## Problem description:
Every entry needs to be given again exactly as it reads.

## Record set:
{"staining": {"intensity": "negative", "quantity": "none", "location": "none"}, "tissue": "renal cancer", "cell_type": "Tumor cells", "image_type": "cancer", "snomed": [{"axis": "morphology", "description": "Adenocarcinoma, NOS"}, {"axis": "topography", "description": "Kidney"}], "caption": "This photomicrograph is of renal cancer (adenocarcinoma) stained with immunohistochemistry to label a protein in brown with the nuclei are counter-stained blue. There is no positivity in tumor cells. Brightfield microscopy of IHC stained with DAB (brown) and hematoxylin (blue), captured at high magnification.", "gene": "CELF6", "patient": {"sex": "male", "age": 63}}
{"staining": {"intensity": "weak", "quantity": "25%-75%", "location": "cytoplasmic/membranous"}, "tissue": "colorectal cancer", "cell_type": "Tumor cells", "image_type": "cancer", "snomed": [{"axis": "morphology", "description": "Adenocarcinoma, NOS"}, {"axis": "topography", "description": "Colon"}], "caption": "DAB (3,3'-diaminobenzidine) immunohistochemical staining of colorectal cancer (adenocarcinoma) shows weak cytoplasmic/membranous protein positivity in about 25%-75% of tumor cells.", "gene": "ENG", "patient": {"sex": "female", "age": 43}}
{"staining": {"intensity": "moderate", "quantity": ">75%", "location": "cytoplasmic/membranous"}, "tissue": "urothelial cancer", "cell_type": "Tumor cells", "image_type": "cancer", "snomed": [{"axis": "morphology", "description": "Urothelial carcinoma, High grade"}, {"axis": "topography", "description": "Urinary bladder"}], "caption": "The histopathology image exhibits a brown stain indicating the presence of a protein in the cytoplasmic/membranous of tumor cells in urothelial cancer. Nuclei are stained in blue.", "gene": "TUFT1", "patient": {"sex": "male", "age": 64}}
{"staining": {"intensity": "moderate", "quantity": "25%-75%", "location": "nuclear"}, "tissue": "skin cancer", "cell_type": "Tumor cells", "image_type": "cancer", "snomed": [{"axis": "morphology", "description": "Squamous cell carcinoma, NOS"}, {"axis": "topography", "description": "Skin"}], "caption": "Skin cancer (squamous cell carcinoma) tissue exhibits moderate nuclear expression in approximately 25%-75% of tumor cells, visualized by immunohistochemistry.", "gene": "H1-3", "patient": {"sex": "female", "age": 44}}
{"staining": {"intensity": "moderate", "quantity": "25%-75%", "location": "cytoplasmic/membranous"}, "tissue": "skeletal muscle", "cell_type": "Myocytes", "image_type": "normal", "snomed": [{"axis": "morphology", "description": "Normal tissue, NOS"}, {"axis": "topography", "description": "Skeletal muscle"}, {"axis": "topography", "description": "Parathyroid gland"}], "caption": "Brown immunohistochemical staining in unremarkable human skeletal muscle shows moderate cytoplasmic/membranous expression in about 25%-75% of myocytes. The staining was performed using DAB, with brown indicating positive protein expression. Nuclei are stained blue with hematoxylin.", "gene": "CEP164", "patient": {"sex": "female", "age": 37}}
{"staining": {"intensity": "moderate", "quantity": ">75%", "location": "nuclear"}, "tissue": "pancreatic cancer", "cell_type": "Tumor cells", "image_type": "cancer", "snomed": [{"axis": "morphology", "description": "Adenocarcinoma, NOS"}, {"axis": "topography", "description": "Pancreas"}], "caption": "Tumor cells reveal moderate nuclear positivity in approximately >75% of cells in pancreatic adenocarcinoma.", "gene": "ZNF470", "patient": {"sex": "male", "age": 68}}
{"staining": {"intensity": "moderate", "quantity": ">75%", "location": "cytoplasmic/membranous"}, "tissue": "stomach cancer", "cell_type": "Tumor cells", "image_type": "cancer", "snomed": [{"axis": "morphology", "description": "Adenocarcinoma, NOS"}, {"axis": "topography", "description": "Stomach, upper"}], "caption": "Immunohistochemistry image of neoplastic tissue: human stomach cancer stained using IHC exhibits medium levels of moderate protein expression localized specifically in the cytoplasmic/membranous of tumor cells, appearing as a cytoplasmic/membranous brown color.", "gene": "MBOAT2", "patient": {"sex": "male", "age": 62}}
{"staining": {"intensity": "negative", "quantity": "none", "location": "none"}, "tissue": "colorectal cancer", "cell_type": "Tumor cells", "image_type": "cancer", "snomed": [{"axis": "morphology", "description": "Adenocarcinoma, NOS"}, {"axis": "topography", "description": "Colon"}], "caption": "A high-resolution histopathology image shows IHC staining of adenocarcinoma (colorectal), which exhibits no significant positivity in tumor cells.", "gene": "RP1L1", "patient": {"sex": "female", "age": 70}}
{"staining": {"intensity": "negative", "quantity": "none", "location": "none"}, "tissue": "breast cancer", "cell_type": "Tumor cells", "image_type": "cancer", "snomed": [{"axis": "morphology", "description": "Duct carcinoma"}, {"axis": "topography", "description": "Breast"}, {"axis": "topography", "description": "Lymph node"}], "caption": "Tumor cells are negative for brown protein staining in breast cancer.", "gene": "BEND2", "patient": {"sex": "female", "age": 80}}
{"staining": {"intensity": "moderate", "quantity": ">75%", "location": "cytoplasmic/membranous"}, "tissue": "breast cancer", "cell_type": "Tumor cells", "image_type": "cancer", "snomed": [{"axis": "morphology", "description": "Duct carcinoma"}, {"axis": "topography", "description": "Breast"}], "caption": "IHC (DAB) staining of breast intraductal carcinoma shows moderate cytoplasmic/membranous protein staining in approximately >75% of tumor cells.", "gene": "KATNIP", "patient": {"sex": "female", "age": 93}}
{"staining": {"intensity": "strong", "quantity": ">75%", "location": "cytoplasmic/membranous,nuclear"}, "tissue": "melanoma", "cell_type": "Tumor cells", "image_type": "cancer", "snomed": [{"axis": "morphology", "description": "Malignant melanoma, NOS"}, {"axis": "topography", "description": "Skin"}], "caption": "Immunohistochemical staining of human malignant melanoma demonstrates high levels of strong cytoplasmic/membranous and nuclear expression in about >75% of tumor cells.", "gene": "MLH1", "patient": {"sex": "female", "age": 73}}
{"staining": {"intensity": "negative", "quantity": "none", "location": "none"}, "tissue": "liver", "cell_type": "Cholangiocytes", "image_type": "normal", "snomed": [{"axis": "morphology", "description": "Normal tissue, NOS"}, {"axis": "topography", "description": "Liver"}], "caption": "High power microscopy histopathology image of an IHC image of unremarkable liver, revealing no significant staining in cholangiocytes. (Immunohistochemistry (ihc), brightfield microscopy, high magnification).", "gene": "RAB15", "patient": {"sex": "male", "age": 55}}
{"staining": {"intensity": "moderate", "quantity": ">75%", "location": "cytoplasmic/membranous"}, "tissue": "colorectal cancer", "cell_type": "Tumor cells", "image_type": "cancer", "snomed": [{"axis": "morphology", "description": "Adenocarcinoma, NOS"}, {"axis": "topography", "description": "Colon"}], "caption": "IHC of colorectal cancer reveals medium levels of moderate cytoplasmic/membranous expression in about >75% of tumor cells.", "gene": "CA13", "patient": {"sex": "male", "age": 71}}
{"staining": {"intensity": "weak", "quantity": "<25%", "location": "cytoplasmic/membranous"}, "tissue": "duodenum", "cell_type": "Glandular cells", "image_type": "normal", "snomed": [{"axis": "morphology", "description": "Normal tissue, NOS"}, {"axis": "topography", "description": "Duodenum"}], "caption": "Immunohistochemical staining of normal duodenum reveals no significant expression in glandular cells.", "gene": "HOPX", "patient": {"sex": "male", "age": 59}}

## Result below:
{"staining": {"intensity": "negative", "quantity": "none", "location": "none"}, "tissue": "renal cancer", "cell_type": "Tumor cells", "image_type": "cancer", "snomed": [{"axis": "morphology", "description": "Adenocarcinoma, NOS"}, {"axis": "topography", "description": "Kidney"}], "caption": "This photomicrograph is of renal cancer (adenocarcinoma) stained with immunohistochemistry to label a protein in brown with the nuclei are counter-stained blue. There is no positivity in tumor cells. Brightfield microscopy of IHC stained with DAB (brown) and hematoxylin (blue), captured at high magnification.", "gene": "CELF6", "patient": {"sex": "male", "age": 63}}
{"staining": {"intensity": "weak", "quantity": "25%-75%", "location": "cytoplasmic/membranous"}, "tissue": "colorectal cancer", "cell_type": "Tumor cells", "image_type": "cancer", "snomed": [{"axis": "morphology", "description": "Adenocarcinoma, NOS"}, {"axis": "topography", "description": "Colon"}], "caption": "DAB (3,3'-diaminobenzidine) immunohistochemical staining of colorectal cancer (adenocarcinoma) shows weak cytoplasmic/membranous protein positivity in about 25%-75% of tumor cells.", "gene": "ENG", "patient": {"sex": "female", "age": 43}}
{"staining": {"intensity": "moderate", "quantity": ">75%", "location": "cytoplasmic/membranous"}, "tissue": "urothelial cancer", "cell_type": "Tumor cells", "image_type": "cancer", "snomed": [{"axis": "morphology", "description": "Urothelial carcinoma, High grade"}, {"axis": "topography", "description": "Urinary bladder"}], "caption": "The histopathology image exhibits a brown stain indicating the presence of a protein in the cytoplasmic/membranous of tumor cells in urothelial cancer. Nuclei are stained in blue.", "gene": "TUFT1", "patient": {"sex": "male", "age": 64}}
{"staining": {"intensity": "moderate", "quantity": "25%-75%", "location": "nuclear"}, "tissue": "skin cancer", "cell_type": "Tumor cells", "image_type": "cancer", "snomed": [{"axis": "morphology", "description": "Squamous cell carcinoma, NOS"}, {"axis": "topography", "description": "Skin"}], "caption": "Skin cancer (squamous cell carcinoma) tissue exhibits moderate nuclear expression in approximately 25%-75% of tumor cells, visualized by immunohistochemistry.", "gene": "H1-3", "patient": {"sex": "female", "age": 44}}
{"staining": {"intensity": "moderate", "quantity": "25%-75%", "location": "cytoplasmic/membranous"}, "tissue": "skeletal muscle", "cell_type": "Myocytes", "image_type": "normal", "snomed": [{"axis": "morphology", "description": "Normal tissue, NOS"}, {"axis": "topography", "description": "Skeletal muscle"}, {"axis": "topography", "description": "Parathyroid gland"}], "caption": "Brown immunohistochemical staining in unremarkable human skeletal muscle shows moderate cytoplasmic/membranous expression in about 25%-75% of myocytes. The staining was performed using DAB, with brown indicating positive protein expression. Nuclei are stained blue with hematoxylin.", "gene": "CEP164", "patient": {"sex": "female", "age": 37}}
{"staining": {"intensity": "moderate", "quantity": ">75%", "location": "nuclear"}, "tissue": "pancreatic cancer", "cell_type": "Tumor cells", "image_type": "cancer", "snomed": [{"axis": "morphology", "description": "Adenocarcinoma, NOS"}, {"axis": "topography", "description": "Pancreas"}], "caption": "Tumor cells reveal moderate nuclear positivity in approximately >75% of cells in pancreatic adenocarcinoma.", "gene": "ZNF470", "patient": {"sex": "male", "age": 68}}
{"staining": {"intensity": "moderate", "quantity": ">75%", "location": "cytoplasmic/membranous"}, "tissue": "stomach cancer", "cell_type": "Tumor cells", "image_type": "cancer", "snomed": [{"axis": "morphology", "description": "Adenocarcinoma, NOS"}, {"axis": "topography", "description": "Stomach, upper"}], "caption": "Immunohistochemistry image of neoplastic tissue: human stomach cancer stained using IHC exhibits medium levels of moderate protein expression localized specifically in the cytoplasmic/membranous of tumor cells, appearing as a cytoplasmic/membranous brown color.", "gene": "MBOAT2", "patient": {"sex": "male", "age": 62}}
{"staining": {"intensity": "negative", "quantity": "none", "location": "none"}, "tissue": "colorectal cancer", "cell_type": "Tumor cells", "image_type": "cancer", "snomed": [{"axis": "morphology", "description": "Adenocarcinoma, NOS"}, {"axis": "topography", "description": "Colon"}], "caption": "A high-resolution histopathology image shows IHC staining of adenocarcinoma (colorectal), which exhibits no significant positivity in tumor cells.", "gene": "RP1L1", "patient": {"sex": "female", "age": 70}}
{"staining": {"intensity": "negative", "quantity": "none", "location": "none"}, "tissue": "breast cancer", "cell_type": "Tumor cells", "image_type": "cancer", "snomed": [{"axis": "morphology", "description": "Duct carcinoma"}, {"axis": "topography", "description": "Breast"}, {"axis": "topography", "description": "Lymph node"}], "caption": "Tumor cells are negative for brown protein staining in breast cancer.", "gene": "BEND2", "patient": {"sex": "female", "age": 80}}
{"staining": {"intensity": "moderate", "quantity": ">75%", "location": "cytoplasmic/membranous"}, "tissue": "breast cancer", "cell_type": "Tumor cells", "image_type": "cancer", "snomed": [{"axis": "morphology", "description": "Duct carcinoma"}, {"axis": "topography", "description": "Breast"}], "caption": "IHC (DAB) staining of breast intraductal carcinoma shows moderate cytoplasmic/membranous protein staining in approximately >75% of tumor cells.", "gene": "KATNIP", "patient": {"sex": "female", "age": 93}}
{"staining": {"intensity": "strong", "quantity": ">75%", "location": "cytoplasmic/membranous,nuclear"}, "tissue": "melanoma", "cell_type": "Tumor cells", "image_type": "cancer", "snomed": [{"axis": "morphology", "description": "Malignant melanoma, NOS"}, {"axis": "topography", "description": "Skin"}], "caption": "Immunohistochemical staining of human malignant melanoma demonstrates high levels of strong cytoplasmic/membranous and nuclear expression in about >75% of tumor cells.", "gene": "MLH1", "patient": {"sex": "female", "age": 73}}
{"staining": {"intensity": "negative", "quantity": "none", "location": "none"}, "tissue": "liver", "cell_type": "Cholangiocytes", "image_type": "normal", "snomed": [{"axis": "morphology", "description": "Normal tissue, NOS"}, {"axis": "topography", "description": "Liver"}], "caption": "High power microscopy histopathology image of an IHC image of unremarkable liver, revealing no significant staining in cholangiocytes. (Immunohistochemistry (ihc), brightfield microscopy, high magnification).", "gene": "RAB15", "patient": {"sex": "male", "age": 55}}
{"staining": {"intensity": "moderate", "quantity": ">75%", "location": "cytoplasmic/membranous"}, "tissue": "colorectal cancer", "cell_type": "Tumor cells", "image_type": "cancer", "snomed": [{"axis": "morphology", "description": "Adenocarcinoma, NOS"}, {"axis": "topography", "description": "Colon"}], "caption": "IHC of colorectal cancer reveals medium levels of moderate cytoplasmic/membranous expression in about >75% of tumor cells.", "gene": "CA13", "patient": {"sex": "male", "age": 71}}
{"staining": {"intensity": "weak", "quantity": "<25%", "location": "cytoplasmic/membranous"}, "tissue": "duodenum", "cell_type": "Glandular cells", "image_type": "normal", "snomed": [{"axis": "morphology", "description": "Normal tissue, NOS"}, {"axis": "topography", "description": "Duodenum"}], "caption": "Immunohistochemical staining of normal duodenum reveals no significant expression in glandular cells.", "gene": "HOPX", "patient": {"sex": "male", "age": 59}}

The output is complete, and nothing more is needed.